Garbanzos are most often planted, in the United States, as cover crops in between wheat growing seasons. Because wheat is the hardest of all crops to weed, the one that gave people the idea of trying just to poison the field so weeds couldn't grow, garbanzos tend to be loaded with pesticide residues.
Before glyphosate many people formed a prejudice against garbanzos, thinking they were allergic to these "chick peas" themselves. Since 2010 a different set of people may have thought we were allergic to garbanzos and to so many other things. The good new is that the majority of those people aren't even allergic to wheat. They have been reacting to glyphosate.
When garbanzos have not had chemicals sprayed on them, and not grown in chemical-poisoned soil, they've always been a good healthy food, full of nutrients, to which very few people are allergic. They do need to be fully cooked, which takes a few hours, and used in a diet that includes plenty of water. Like all legumes they react with the acid in our bodies to form gas bubbles that are harmless, but annoying, if we're not well hydrated.
Grandma Bonnie Peters started cooking gluten-free vegan food before 2010, and never adjusted to the horrible new reality that the diet that had restored her health had become toxic in its own way, with glyphosate. All the vegetables in this recipe tend, even today, to be full of glyphosate.
We still need a ban on this poison. Chemical companies are still fighting tooth and nail to prevent our getting one. We need to fight back. Identify farms that use glyphosate. Publicize where those farms are located, so that everyone can refuse to buy anything from those farms. In the local area, everyone should also avoid speaking to, or touching, or working with, or trading with, or meeting in any social group, the farmers who are still bitterly clinging to glyphosate. If people agree to do this consistently there will be no need for violence or for additional government regulations.
The Bitter Clingers to Glyphosate are not decent human beings. We stop treating them like human beings. They have become things--walking vats of toxic waste. They have no place in human society.
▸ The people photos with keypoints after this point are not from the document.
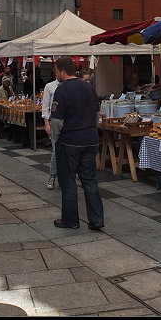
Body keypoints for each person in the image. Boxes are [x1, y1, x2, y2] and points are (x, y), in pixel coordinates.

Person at [49, 56, 104, 231]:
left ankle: (70, 220)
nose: (55, 74)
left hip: (70, 140)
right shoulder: (88, 87)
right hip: (90, 138)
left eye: (56, 71)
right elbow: (96, 113)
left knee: (69, 181)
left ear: (63, 71)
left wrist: (56, 138)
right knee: (89, 180)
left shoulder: (62, 90)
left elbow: (56, 121)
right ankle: (96, 219)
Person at [41, 66, 61, 190]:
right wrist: (47, 123)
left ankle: (65, 177)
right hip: (54, 121)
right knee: (55, 151)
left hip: (67, 122)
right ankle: (52, 176)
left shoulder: (69, 85)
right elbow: (45, 105)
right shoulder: (50, 86)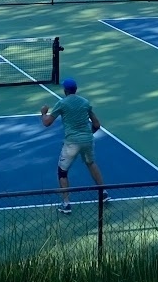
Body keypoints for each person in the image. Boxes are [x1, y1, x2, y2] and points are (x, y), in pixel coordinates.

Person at [41, 77, 108, 214]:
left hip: (72, 143)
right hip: (88, 140)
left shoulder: (62, 103)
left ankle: (66, 204)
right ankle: (104, 193)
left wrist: (43, 113)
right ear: (76, 89)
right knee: (91, 163)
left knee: (62, 171)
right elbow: (96, 125)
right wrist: (87, 135)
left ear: (65, 90)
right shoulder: (85, 102)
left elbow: (47, 123)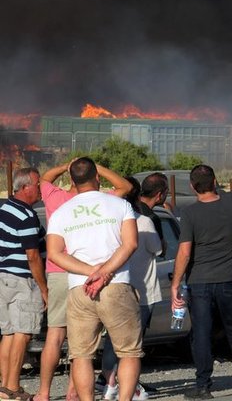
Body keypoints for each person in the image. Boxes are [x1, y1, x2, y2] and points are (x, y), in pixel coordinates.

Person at [34, 161, 132, 401]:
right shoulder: (109, 200)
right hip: (106, 275)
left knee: (62, 339)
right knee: (112, 346)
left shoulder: (56, 201)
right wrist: (96, 166)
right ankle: (73, 392)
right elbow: (125, 186)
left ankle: (44, 392)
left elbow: (44, 178)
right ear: (95, 177)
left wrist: (66, 166)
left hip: (63, 273)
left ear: (70, 177)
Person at [171, 164, 232, 400]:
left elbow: (184, 253)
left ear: (192, 187)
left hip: (199, 283)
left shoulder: (190, 214)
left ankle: (203, 386)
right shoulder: (231, 203)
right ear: (215, 182)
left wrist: (175, 283)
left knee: (201, 332)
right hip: (228, 281)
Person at [101, 177, 162, 401]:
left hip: (114, 290)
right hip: (143, 293)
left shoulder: (107, 224)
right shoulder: (144, 222)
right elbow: (158, 250)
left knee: (112, 341)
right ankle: (133, 389)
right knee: (133, 348)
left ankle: (109, 385)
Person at [0, 168, 47, 401]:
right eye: (38, 184)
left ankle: (5, 387)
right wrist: (45, 288)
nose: (40, 189)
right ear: (26, 187)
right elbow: (33, 256)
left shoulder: (4, 208)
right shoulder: (27, 215)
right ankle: (12, 387)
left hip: (3, 278)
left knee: (8, 333)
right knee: (23, 332)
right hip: (22, 280)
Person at [138, 173, 169, 256]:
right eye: (166, 192)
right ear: (159, 195)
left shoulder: (128, 207)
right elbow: (161, 252)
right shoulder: (152, 218)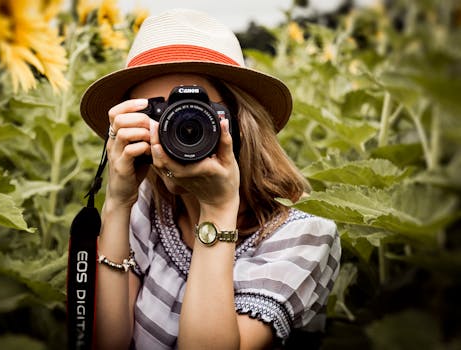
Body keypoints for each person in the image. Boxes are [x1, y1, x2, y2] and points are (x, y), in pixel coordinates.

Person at [80, 8, 340, 350]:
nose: (177, 128)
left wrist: (218, 208)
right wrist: (117, 201)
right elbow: (107, 344)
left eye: (195, 111)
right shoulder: (149, 202)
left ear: (239, 121)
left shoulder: (306, 235)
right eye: (157, 112)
Make them know it, and within a year they should be begging people to accept payment for holding their "farms" for the seven to ten years the land will need to recover from the Vicious Pesticide Cycle, while the Bitter Clingers move to basement apartments in cities and do menial work that feels penitential to them, and pray daily that people will show more empathy toward them than they have shown toward other people.
If and when this strategy works, then this recipe will stop being a sad memory and become an actual recipe we can use, as it used to be.
Gluten-Free Vegan Garbanzo Salad, Soup, or Spread all begin with the same ingredients:
2 heaping cups cooked garbanzos (2 15-16-oz cans)
1 bell pepper
2 carrots
2 celery sticks
2 T chopped parsley, or more
½ cup chopped English walnuts
Optional seasonings: salt, pepper, lemon juice, onion, garlic, etc., as you like, but taste the dish before seasoning. It’s flavorful all by itself.
Method for Gluten-Free Garbanzo Salad
Clean and chop the raw vegetables. Toss with nuts and garbanzos. Serve on plates lined with lettuce. Garnish with radishes when they’re in season. Pass salt, pepper, lemon juice, and/or mayonnaise.
Alternatively, break up green leaf lettuce, romaine, or other salad greens; toss them with the salad, and serve in bowls.
Method for Gluten-Free Garbanzo Soup
Heat the garbanzos in a generous amount of water and/or broth, adding the chopped peppers, carrots, and celery while bringing the liquid to boil. Simmer until the vegetables are soft. Sprinkle in parsley and nuts.
Method for Gluten-Free Garbanzo Spread
Cook the garbanzos, but leave the other vegetables raw. Grind everything, including the parsley and nuts, with a few spoonfuls of broth in a blender or food processor. Season as you like. Lay a piece of rice bread or corn bread, or lettuce, on a plate. Carefully spread the vegetable mixture thickly over the bread, and eat with a fork.
Truly gluten-free bread, by definition, doesn’t make the kind of sandwiches you can hold in one hand and eat while doing something else. Some gluten-intolerant people can use bread thickened with potato and tapioca starch; some breads of this type can be used for sandwiches. Gluten-tolerant people can, of course, spread the mixture on wheat bread.
GBP advertised vegan meals, and she herself was one of the people who thrived on the no-added-fats school of vegan cuisine. She would never have added even a teaspoon of oil to any of these dishes. I don't think they need oil either, but some people might want to add a teaspoon of flaxseed oil for essential fatty acids or sesame oil for flavor. Some gluten-free people might even spread this vegetable spread on a piece of boned and flattened chicken.